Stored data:
******

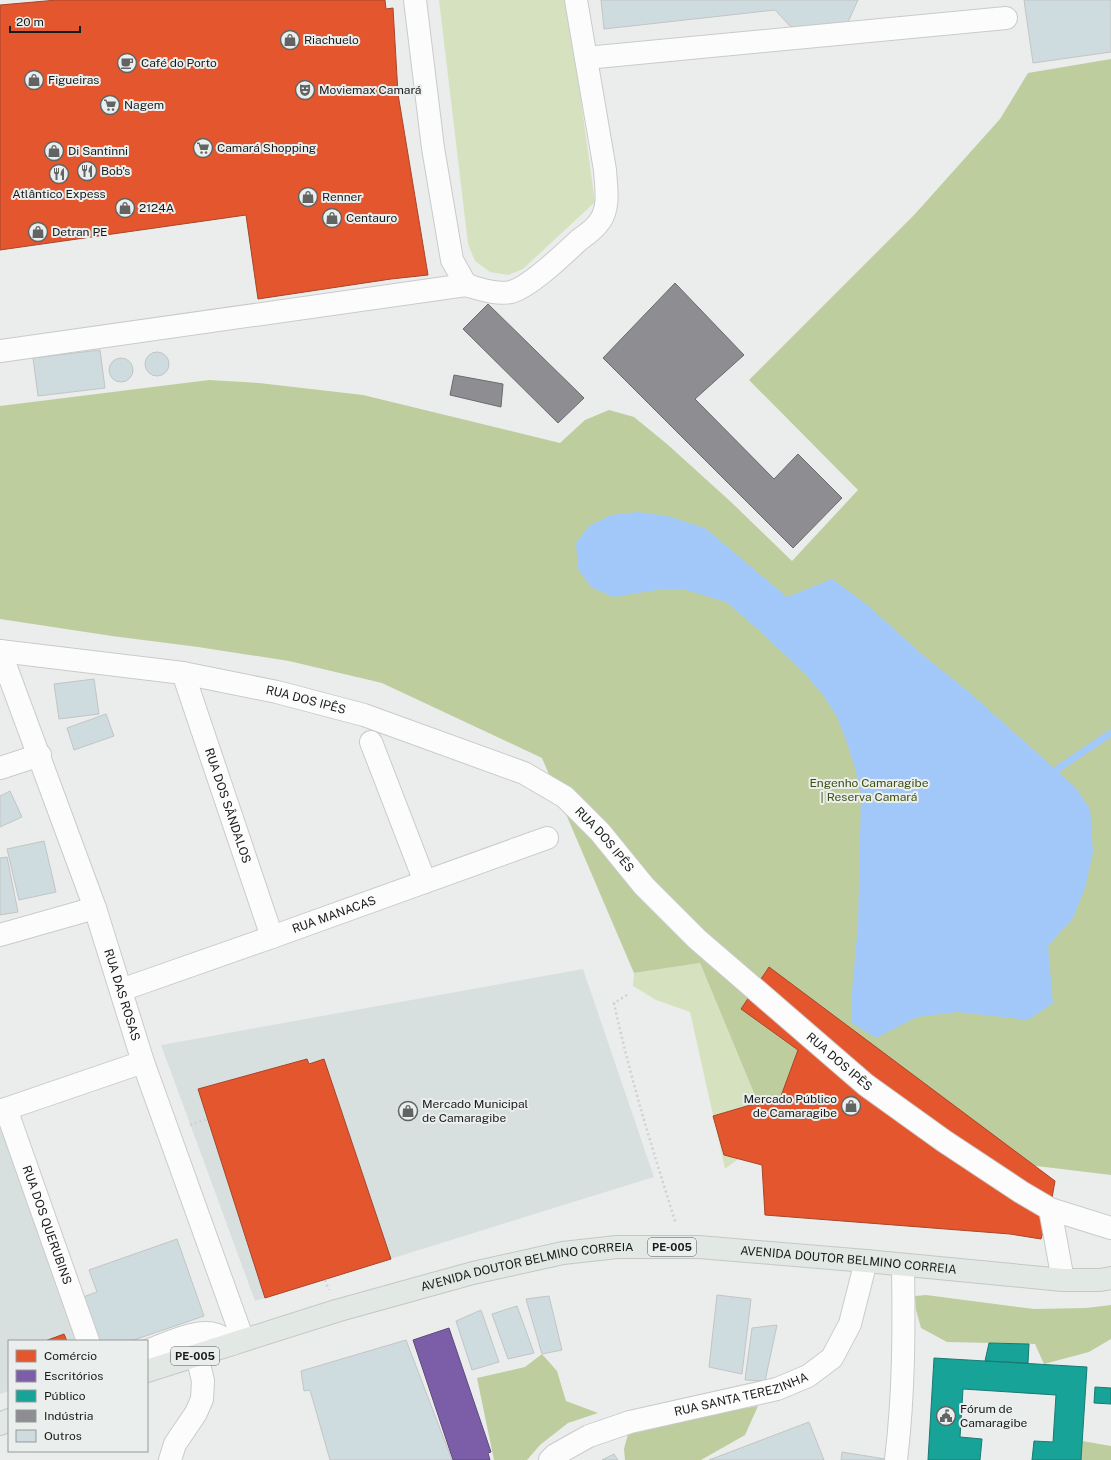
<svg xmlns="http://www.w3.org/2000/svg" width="1111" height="1460" viewBox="0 0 1111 1460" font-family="'Public Sans',sans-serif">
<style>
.built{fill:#d8e0df}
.green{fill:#d6e2bf}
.forest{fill:#bdcd9e}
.water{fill:#a2c8f9}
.shops{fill:#e4572e;stroke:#a74528}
.offices{fill:#7b5ea7;stroke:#5e4a7d}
.public{fill:#17a398;stroke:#187a72}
.industry{fill:#8d8d92;stroke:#6a6b6e}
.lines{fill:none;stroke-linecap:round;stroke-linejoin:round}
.stream{stroke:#a2c8f9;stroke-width:7}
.building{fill:#cedbdf;stroke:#c3c5c4}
.minor-casing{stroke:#c9cbca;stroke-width:24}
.major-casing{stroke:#c5c7c6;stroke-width:24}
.path{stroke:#cfd0d0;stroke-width:2.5;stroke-dasharray:2 3;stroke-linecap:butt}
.minor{stroke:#fcfcfc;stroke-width:22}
.major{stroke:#e2e8e4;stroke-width:22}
.labels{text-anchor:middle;stroke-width:4;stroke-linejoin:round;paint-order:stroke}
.shield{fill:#eaeeed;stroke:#585a59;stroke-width:1}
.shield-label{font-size:11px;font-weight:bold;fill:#191b1a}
.poi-label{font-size:12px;fill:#191b1a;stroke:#eaeeed;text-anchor:start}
.street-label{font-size:12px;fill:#191b1a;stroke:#eaeeed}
.park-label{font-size:12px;fill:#3e4f11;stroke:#eaeeed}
</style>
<rect width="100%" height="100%" fill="#ebedec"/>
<path class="built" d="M 583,969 L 654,1177 L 255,1301 L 161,1045 Z
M 0,1115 L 78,1341 L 9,1341 L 9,1391 L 0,1394 Z"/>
<path class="green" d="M 439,0 L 567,0 L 595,202 L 523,269 L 508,275 L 490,272 L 475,261 L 468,244 Z
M 700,963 L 771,1134 L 725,1169 L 690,1012 L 656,1000 L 633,986 L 634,973 Z"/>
<path class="forest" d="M 1111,59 L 1111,1175 L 771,1134 L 700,963 L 634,973 L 542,758 L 382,683 L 289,661 L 198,647 L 112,636 L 0,619 L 0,406 L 209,380 L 259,383 L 363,395 L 560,443 L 585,420 L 609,410 L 634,417 L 667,444 L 731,502 L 792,561 L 858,490 L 749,380 L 915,214 L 1000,119 L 1028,73 Z
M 926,1295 L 1034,1309 L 1086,1308 L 1111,1305 L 1111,1339 L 1089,1352 L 1044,1364 L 1035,1344 L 947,1342 L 921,1328 L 916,1310 L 915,1296 Z
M 542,1354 L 557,1371 L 566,1401 L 598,1413 L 568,1423 L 540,1445 L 527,1460 L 494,1460 L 477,1378 L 525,1367 Z
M 758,1406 L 745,1435 L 701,1460 L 625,1460 L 624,1449 L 628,1434 C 671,1422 713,1413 758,1406 Z
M 1082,1441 L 1111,1446 L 1111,1460 L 1080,1460 Z"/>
<path class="water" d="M 638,512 L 667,516 L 705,528 L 787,597 L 832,579 L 866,604 L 924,656 L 969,692 L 1075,787 L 1090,809 L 1093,852 L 1085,888 L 1073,918 L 1048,946 L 1053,1003 L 1028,1020 L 958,1012 L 917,1017 L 876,1038 L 852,1023 L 851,1003 L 858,924 L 861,794 L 855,768 L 847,743 L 837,717 L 823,695 L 805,674 L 761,632 L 726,602 L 686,590 L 657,590 L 613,597 L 591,587 L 578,569 L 576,543 L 589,526 L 611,515 Z"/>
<path class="shops" d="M 57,0 L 385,0 L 386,9 L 393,8 L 398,94 L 428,275 L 391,279 L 258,299 L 246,215 L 0,250 L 0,5 Z
M 769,967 L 1055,1181 L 1050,1209 L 1041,1239 L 1010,1234 L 765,1215 L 762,1165 L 724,1155 L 713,1116 L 781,1096 L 798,1050 L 741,1009 Z
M 307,1059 L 309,1064 L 324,1059 L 391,1259 L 265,1298 L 198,1089 Z
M 64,1334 L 67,1341 L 45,1341 Z"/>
<path class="offices" d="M 449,1328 L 491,1452 L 488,1453 L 490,1460 L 453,1460 L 413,1340 Z"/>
<path class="public" d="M 989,1343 L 1029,1344 L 1028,1363 L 985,1361 Z
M 934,1358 L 1087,1367 L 1081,1460 L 1032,1460 L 1034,1441 L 1053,1442 L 1056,1395 L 963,1389 L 960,1437 L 982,1439 L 980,1460 L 928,1460 Z
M 1095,1387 L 1111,1388 L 1111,1404 L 1094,1403 Z"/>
<path class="industry" d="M 675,283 L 744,355 L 695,399 L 774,479 L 798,454 L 842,498 L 793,548 L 603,358 Z
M 488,304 L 584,398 L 558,423 L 463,329 Z
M 454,375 L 503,384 L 501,407 L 450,395 Z"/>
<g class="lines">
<path class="stream" d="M 1056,770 L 1111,733"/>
</g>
<path class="building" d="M 601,0 L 858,0 L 848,22 L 791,27 L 775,10 L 604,29 Z
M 1024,0 L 1111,0 L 1111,52 L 1033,63 Z
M 100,350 L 105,388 L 38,396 L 33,358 Z
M145 364a12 12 0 1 1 24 0a12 12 0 1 1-24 0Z
M109 370a12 12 0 1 1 24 0a12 12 0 1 1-24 0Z
M 94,679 L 99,714 L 59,719 L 54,684 Z
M 106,714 L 114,736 L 74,750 L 67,728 Z
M 10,791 L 22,817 L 0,827 L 0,796 Z
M 44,841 L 56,892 L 19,900 L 7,849 Z
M 7,857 L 18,912 L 0,915 L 0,858 Z
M 177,1239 L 204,1316 L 131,1341 L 98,1341 L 83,1297 L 97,1292 L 89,1270 Z
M 717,1295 L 751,1299 L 742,1374 L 709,1367 Z
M 549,1296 L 562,1350 L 542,1354 L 526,1299 Z
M 517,1306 L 534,1353 L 508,1359 L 492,1314 Z
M 481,1310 L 499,1362 L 472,1370 L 456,1321 Z
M 777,1325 L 765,1381 L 745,1380 L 752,1328 Z
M 406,1340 L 452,1460 L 330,1460 L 310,1390 L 304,1391 L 301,1371 Z
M 809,1422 L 824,1460 L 709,1460 Z
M 842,1452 L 885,1459 L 885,1460 L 841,1460 Z
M 614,1454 L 618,1460 L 602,1460 Z"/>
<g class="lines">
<defs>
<g id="minor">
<path d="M 415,0 L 433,148 L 452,260 L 466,285 C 481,289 495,295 511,292 C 530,287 564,254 579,240 C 586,235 595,229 600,221 C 610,207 606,187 605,170 L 576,0"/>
<path d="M 586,58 L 1006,18"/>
<path d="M 0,351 L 466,285"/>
<path id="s1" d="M 0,651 L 183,673 L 277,692 L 364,715 L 524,773 L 565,797 L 600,832 L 644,886 L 697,939 L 866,1085 L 944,1141 L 1021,1192 L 1050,1209 L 1111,1228"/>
<path id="s2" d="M 0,651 L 95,908 L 143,1062 L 243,1340"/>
<path id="s3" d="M 183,673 L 272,937"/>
<path d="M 371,742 L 425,882"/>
<path d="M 0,768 L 40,755"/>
<path d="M 0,935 L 95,908"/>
<path id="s4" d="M 121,990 L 272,937 L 547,838"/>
<path id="s5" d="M 6,1109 L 88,1341"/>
<path d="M 0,1111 L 143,1062"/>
<path d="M 1050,1209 L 1063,1280"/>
<path d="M 147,1351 C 163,1345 190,1332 207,1333 C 217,1333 225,1339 232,1344"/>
<path d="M 170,1460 L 175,1444 L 196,1413 L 202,1399 L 203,1381 L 197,1355"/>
<path id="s6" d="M 550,1460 L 555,1455 L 589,1436 L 630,1422 L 777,1389 L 808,1376 L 832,1358 L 850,1324 L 866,1261"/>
<path d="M 896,1460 C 904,1394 904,1331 903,1265"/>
</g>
<g id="major">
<path id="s7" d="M 147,1371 L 336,1311 L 473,1273 L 563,1253 L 617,1247 L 699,1247 L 866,1261 L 1063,1280 L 1100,1280 L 1111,1278"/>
<path d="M 0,1424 L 9,1420"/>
</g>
</defs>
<use href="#minor" class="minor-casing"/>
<use href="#major" class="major-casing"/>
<path class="path" d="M 627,995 L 614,1003 C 630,1078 653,1151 676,1224
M 190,1125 L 208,1119
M 325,1280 L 329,1290"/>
<use href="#minor" class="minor"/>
<use href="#major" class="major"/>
</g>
<defs>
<symbol id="shop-ring" viewBox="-11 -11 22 22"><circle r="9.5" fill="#eaeeed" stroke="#626464" stroke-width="1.5"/><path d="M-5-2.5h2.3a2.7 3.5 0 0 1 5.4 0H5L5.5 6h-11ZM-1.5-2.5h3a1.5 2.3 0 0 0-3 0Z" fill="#626464"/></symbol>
<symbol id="cafe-ring" viewBox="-11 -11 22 22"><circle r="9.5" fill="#eaeeed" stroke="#626464" stroke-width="1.5"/><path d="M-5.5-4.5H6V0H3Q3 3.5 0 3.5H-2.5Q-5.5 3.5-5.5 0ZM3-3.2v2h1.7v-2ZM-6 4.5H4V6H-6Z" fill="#626464"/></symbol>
<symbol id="theatre-ring" viewBox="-11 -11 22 22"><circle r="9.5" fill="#eaeeed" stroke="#626464" stroke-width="1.5"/><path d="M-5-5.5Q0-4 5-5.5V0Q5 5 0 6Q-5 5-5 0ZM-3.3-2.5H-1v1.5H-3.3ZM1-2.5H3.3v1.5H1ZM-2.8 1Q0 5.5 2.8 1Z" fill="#626464"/></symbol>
<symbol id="supermarket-ring" viewBox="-11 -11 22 22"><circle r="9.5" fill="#eaeeed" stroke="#626464" stroke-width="1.5"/><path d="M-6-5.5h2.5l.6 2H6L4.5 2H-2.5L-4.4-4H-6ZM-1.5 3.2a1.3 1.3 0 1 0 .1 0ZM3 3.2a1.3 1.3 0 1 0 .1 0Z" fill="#626464"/></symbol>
<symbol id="restaurant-ring" viewBox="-11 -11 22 22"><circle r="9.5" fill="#eaeeed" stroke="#626464" stroke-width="1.5"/><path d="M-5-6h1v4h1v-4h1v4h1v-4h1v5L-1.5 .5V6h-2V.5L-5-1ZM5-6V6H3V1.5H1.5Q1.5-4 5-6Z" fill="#626464"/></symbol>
<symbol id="civic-ring" viewBox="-11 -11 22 22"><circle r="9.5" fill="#eaeeed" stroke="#626464" stroke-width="1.5"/><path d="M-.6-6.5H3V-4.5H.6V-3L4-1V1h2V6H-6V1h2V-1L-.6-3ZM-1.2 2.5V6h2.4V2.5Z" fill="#626464"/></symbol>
</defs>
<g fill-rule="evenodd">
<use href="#shop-ring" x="279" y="29" width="22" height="22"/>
<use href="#cafe-ring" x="116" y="52" width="22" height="22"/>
<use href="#shop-ring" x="23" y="69" width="22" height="22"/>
<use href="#theatre-ring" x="294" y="79" width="22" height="22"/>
<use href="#supermarket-ring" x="99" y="94" width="22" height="22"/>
<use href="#supermarket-ring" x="192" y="137" width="22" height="22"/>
<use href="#shop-ring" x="43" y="140" width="22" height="22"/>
<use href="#restaurant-ring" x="76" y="160" width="22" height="22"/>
<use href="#restaurant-ring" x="48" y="163" width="22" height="22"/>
<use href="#shop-ring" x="297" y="186" width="22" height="22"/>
<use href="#shop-ring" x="114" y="197" width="22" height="22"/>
<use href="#shop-ring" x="321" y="207" width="22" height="22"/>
<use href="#shop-ring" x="27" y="221" width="22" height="22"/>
<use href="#shop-ring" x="840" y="1095" width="22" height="22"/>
<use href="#shop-ring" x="397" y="1100" width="22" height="22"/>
<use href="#civic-ring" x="935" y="1405" width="22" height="22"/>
</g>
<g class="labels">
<g class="shield">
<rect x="648" y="1238" width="48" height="18" rx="3"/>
<rect x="171" y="1347" width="48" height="18" rx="3"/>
</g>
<g class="shield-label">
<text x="672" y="1251">PE-005</text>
<text x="195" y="1360">PE-005</text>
</g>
<g class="poi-label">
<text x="304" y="44">Riachuelo</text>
<text x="141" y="67">Café do Porto</text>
<text x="48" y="84">Figueiras</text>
<text x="319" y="94">Moviemax Camará</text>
<text x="124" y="109">Nagem</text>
<text x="217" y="152">Camará Shopping</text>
<text x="68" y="155">Di Santinni</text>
<text x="101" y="175">Bob's</text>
<text x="59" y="198" text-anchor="middle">Atlântico Expess</text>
<text x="322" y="201">Renner</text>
<text x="139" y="212">2124A</text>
<text x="346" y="222">Centauro</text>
<text x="52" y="236">Detran PE</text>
<text x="837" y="1103" text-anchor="end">Mercado Público<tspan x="837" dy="14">de Camaragibe</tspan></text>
<text x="422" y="1108">Mercado Municipal<tspan x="422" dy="14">de Camaragibe</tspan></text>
<text x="960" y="1413">Fórum de<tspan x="960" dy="14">Camaragibe</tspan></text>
</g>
<g class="street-label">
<text dy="4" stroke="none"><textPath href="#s1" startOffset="310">RUA DOS IPÊS</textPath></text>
<text dy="4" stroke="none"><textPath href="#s3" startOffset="140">RUA DOS SÂNDALOS</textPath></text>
<text dy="4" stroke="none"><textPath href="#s1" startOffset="646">RUA DOS IPÊS</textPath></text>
<text dy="4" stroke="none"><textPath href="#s4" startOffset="226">RUA MANACAS</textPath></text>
<text dy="4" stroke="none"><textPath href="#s2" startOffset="365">RUA DAS ROSAS</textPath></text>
<text dy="4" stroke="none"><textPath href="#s1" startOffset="970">RUA DOS IPÊS</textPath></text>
<text dy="4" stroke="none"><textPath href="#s5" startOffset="123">RUA DOS QUERUBINS</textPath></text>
<text dy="4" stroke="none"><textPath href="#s7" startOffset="719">AVENIDA DOUTOR BELMINO CORREIA</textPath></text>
<text dy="4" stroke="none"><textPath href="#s7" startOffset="395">AVENIDA DOUTOR BELMINO CORREIA</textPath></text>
<text dy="4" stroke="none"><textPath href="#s6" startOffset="204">RUA SANTA TEREZINHA</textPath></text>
</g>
<g class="park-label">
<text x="869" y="787">Engenho Camaragibe<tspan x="869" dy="14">| Reserva Camará</tspan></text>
</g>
</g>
<rect x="8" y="1340" width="140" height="112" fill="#eaeeed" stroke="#969a99"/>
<rect x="16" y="1350" width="20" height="12" fill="#e4572e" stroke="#969a99"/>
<text x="44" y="1360" font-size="12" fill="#191b1a">Comércio</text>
<rect x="16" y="1370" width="20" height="12" fill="#7b5ea7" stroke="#969a99"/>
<text x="44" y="1380" font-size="12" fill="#191b1a">Escritórios</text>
<rect x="16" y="1390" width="20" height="12" fill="#17a398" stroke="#969a99"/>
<text x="44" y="1400" font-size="12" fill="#191b1a">Público</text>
<rect x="16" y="1410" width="20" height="12" fill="#8d8d92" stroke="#969a99"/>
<text x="44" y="1420" font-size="12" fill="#191b1a">Indústria</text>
<rect x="16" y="1430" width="20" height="12" fill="#cedbdf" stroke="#969a99"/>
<text x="44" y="1440" font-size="12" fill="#191b1a">Outros</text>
<path d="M10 26v6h70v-6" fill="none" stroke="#191b1a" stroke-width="2"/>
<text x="16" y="26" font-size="12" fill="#191b1a" stroke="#eaeeed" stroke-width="3" paint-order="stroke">20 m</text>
</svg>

******

_DIRECTIONS FOR THIS TASK_
Lines that contain "linecap" are to be copied from the records above.

_YOUR SOLUTION_
.lines{fill:none;stroke-linecap:round;stroke-linejoin:round}
.path{stroke:#cfd0d0;stroke-width:2.5;stroke-dasharray:2 3;stroke-linecap:butt}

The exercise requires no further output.